I've been reading HN for years, and this news cycle of OMG-Custom-Whizbang-
Inc-has-opted-you-in-to-Shady-Feature-Fizzbuzz seems to break on the regular.

Want to monetize your product? Start on Day Fucking One, with User Number One.
Make them pay.

Want to start off free, and worry about monetizing your product later? Don't
fucking automatically opt your users into being the product you sell to
advertisers. Don't snoop on them, or otherwise invade their privacy. Don't be
an asshole to them and force something on them they haven't already agreed to.
Default to every new & existing user being opted _out_ of any of these things.
Make it an organizational principal that explicit opt-in behavior is The Right
Way™ -- such as signing up for a paid tier of service, like Github and many
other good actors do in this regard.

I seriously cannot think of many things that happen in the lifecycle of an
online service in which automatically opting users into some process is the
best and most honest experience, and the thing most people want. That people
accept this crap is beyond me.

Nobody would allow this to happen in their non-digital lives:

"Hey, John, Jerk Pest Control here. You've been using our quarterly service
for a while now. We're rolling out a new service that visits every month, and
we're going to keep the price the same as before by selling your information
to some other local businesses that want you as their customer. We've opted
you into the service automatically. Why? Well, we're looking to break out of
our cyclic dependency on quarterly fees to help hit business growth targets.
There was a small note informing you of this opt-in that went out with your
last bill."

 _grumbling and swearing commences. phone beeps with another call..._

"Hey, Mary. Dick's Accounting Service. You left a message about phone calls
received from other companies who say we shared your number. We've been taking
care of your taxes for the past few years, and are testing out a new service
of presenting easy-to-decline third-party financial services to you, based on
how well we think they fit what we know about your annual financial picture.
We've carefully chosen our partners, and we only share just enough information
to help them verify your viability as a candidate for service. We opted you
into this service for your convenience. Why? Well, we're trying to maximize
the returns of providing excellent service for your needs beyond just the
once-yearly tax visits. We sent you an email about new Terms of Service around
tax time, and you agreed to them when you used us to file your taxes this
year."

 _grumbling and swearing. inquire about opting out of the service._

"Oh, that's _easy_. To decline the offers, just tell them you're not
interested in the service. When they ask if you would like to confirm you are
sure you're not interested in being removed from their call list, or would
like to decline being removed from their call list, tell them you're not
interested and would like to decline. Piece of cake."
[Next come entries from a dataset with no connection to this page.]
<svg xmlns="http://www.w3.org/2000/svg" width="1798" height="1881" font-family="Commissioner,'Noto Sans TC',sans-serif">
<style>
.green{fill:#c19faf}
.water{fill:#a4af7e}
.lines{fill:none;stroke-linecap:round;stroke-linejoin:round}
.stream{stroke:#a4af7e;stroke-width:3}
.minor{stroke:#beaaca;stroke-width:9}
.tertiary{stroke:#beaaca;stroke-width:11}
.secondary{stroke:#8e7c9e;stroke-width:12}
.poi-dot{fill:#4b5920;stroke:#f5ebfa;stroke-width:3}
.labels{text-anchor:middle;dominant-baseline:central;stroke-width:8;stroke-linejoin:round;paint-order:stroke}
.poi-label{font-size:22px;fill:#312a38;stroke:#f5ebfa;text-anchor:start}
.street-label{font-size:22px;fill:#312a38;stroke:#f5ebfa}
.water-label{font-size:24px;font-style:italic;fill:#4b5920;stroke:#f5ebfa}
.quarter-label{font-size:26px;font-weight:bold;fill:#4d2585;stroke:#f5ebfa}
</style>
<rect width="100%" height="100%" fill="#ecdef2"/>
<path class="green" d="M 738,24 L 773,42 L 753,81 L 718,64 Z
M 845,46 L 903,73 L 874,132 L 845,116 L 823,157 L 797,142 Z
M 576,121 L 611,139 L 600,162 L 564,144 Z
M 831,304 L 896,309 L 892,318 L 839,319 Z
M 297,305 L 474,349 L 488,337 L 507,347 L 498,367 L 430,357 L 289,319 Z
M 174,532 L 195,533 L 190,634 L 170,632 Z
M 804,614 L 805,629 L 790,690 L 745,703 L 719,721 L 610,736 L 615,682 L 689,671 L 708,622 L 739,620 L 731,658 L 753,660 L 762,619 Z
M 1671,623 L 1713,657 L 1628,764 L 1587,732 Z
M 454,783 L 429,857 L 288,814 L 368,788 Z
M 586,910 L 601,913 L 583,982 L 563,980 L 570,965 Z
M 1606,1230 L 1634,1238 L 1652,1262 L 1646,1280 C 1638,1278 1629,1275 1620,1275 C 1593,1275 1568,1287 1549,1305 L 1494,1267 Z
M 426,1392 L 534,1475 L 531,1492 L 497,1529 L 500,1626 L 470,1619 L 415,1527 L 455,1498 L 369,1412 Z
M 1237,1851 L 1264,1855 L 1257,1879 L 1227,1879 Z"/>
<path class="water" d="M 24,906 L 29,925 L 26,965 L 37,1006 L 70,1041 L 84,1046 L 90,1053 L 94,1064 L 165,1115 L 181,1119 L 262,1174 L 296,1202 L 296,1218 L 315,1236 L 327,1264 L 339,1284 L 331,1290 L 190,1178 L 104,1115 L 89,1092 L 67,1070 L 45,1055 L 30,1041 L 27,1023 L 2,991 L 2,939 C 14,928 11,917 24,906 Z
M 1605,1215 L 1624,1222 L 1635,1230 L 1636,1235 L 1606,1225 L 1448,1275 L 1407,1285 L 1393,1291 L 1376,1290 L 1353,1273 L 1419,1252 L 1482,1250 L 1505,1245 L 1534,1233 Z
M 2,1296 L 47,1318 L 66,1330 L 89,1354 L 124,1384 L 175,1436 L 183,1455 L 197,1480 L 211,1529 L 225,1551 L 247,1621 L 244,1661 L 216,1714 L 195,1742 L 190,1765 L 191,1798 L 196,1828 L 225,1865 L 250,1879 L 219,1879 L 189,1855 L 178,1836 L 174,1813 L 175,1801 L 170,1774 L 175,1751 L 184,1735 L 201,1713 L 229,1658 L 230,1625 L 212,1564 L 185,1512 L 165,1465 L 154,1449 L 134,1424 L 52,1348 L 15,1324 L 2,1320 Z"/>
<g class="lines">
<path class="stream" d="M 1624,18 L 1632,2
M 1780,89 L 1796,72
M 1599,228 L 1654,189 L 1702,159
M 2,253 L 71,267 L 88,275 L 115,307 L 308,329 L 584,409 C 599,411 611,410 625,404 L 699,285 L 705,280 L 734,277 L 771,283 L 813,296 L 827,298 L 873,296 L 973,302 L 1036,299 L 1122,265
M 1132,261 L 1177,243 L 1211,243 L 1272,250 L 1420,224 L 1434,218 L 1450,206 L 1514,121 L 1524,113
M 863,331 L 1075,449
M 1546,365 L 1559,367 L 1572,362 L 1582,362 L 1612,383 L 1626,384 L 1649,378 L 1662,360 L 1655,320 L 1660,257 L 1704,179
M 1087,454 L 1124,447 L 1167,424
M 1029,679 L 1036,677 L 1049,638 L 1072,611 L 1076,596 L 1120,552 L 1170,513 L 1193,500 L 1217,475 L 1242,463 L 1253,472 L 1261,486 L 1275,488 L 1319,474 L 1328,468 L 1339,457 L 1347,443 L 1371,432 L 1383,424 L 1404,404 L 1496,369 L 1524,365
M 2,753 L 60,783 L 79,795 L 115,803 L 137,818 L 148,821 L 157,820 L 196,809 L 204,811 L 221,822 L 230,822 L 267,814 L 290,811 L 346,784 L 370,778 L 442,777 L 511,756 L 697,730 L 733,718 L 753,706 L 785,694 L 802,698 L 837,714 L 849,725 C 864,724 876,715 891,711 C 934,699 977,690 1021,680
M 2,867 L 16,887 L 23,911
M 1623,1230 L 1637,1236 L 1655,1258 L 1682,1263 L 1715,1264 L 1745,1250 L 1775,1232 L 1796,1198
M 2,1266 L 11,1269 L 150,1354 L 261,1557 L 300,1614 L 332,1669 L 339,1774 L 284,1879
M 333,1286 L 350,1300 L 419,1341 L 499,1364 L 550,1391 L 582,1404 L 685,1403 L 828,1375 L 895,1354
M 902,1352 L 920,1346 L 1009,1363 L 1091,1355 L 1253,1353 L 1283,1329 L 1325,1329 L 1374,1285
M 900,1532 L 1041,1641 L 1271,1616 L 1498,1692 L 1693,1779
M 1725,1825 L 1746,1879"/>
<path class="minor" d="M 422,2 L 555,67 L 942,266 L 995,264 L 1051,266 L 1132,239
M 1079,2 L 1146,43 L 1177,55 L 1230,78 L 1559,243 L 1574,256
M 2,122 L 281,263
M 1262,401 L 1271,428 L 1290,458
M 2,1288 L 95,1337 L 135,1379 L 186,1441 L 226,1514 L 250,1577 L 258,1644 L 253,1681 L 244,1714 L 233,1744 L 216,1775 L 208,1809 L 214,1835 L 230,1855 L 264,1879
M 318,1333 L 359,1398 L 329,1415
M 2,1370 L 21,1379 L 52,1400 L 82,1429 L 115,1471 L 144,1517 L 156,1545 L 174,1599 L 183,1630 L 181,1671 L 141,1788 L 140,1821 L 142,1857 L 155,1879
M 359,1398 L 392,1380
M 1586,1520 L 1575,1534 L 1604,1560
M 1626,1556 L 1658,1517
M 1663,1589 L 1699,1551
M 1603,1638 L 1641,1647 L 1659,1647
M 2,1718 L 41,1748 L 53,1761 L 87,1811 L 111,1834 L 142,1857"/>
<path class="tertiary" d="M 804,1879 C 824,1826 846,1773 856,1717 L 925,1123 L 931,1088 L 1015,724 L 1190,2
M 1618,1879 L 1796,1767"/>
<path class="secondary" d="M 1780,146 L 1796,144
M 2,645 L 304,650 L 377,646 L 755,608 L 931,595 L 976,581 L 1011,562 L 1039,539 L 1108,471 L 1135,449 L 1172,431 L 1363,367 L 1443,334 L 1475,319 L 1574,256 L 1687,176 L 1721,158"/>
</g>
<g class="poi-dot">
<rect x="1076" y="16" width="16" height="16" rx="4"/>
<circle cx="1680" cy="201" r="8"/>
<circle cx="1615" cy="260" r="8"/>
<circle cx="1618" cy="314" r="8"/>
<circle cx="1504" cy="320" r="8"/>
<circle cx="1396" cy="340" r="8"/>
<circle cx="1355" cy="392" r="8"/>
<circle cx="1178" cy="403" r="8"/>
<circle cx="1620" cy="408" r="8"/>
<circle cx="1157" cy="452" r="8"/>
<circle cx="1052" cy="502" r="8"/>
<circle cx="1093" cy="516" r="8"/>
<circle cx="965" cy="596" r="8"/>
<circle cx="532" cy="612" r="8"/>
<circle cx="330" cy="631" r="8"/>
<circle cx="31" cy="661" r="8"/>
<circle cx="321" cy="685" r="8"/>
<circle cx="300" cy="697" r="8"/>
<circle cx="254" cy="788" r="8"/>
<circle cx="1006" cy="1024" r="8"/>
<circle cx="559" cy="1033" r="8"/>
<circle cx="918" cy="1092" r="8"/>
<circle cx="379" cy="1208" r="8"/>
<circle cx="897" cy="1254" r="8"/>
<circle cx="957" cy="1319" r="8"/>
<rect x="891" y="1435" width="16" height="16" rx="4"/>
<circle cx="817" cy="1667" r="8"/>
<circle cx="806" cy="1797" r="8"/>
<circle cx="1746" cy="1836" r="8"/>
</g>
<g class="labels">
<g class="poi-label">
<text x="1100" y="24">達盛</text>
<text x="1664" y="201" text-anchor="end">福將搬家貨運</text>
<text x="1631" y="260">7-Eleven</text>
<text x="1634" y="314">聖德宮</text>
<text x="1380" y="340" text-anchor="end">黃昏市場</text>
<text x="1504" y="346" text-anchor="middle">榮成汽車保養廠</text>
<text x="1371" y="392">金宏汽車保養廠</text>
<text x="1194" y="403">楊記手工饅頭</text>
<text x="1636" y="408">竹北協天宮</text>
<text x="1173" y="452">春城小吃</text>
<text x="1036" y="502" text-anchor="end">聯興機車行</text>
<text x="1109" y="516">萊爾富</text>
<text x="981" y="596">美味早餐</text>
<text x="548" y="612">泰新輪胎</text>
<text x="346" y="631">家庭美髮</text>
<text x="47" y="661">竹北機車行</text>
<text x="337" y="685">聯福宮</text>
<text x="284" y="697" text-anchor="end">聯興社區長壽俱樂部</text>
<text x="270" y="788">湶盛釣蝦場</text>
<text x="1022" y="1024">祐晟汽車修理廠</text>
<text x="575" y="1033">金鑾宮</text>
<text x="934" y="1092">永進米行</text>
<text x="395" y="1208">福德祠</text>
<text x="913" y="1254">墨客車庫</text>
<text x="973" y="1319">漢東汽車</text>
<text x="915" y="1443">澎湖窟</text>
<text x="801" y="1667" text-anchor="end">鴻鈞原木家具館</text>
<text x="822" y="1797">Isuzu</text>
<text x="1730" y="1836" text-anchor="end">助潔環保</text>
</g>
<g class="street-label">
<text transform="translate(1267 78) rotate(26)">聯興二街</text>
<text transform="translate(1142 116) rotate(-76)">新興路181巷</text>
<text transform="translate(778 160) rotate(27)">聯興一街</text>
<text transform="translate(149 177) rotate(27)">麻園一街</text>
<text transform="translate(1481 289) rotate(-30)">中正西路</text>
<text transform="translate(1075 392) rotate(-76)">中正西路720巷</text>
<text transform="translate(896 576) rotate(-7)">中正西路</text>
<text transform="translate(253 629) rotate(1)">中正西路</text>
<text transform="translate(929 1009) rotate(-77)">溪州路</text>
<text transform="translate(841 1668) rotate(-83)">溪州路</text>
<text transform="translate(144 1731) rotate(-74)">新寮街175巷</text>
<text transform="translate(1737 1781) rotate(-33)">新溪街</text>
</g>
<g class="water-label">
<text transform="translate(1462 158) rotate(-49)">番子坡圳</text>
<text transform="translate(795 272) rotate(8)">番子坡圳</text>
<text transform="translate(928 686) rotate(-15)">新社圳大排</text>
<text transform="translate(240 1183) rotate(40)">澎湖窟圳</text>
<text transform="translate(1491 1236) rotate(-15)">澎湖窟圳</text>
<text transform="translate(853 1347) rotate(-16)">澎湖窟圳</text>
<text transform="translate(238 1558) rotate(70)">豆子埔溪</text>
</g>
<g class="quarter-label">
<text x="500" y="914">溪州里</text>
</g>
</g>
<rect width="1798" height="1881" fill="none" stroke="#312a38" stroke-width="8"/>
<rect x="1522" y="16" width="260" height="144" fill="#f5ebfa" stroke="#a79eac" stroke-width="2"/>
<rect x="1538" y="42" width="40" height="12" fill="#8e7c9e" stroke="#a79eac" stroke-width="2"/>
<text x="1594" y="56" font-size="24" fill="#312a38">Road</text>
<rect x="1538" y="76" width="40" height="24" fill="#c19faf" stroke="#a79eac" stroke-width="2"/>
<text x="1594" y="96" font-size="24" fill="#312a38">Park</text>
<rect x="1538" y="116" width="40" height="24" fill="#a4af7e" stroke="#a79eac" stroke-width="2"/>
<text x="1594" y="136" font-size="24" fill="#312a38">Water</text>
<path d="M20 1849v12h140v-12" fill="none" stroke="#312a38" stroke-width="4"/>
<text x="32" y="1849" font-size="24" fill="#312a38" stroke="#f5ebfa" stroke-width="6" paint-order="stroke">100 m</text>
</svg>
Yes, SourceForge are being total assholes with this whole debacle. But let's
maybe take a minute to ponder where they even got the ideas from, and why we
are only offended when a once-free service that markets itself as having
something to do with "open source" or "free software" is the bad actor.

 _Too many online companies and services think this behavior is perfectly
acceptable, and build up their services in a tech culture that accepts it_.
It's a bit ridiculous to draw lines in the sand and have so much outrage only
for the likes of SourceForge. None of this ought to be _that_ surprising.

</tangentially_related_rant>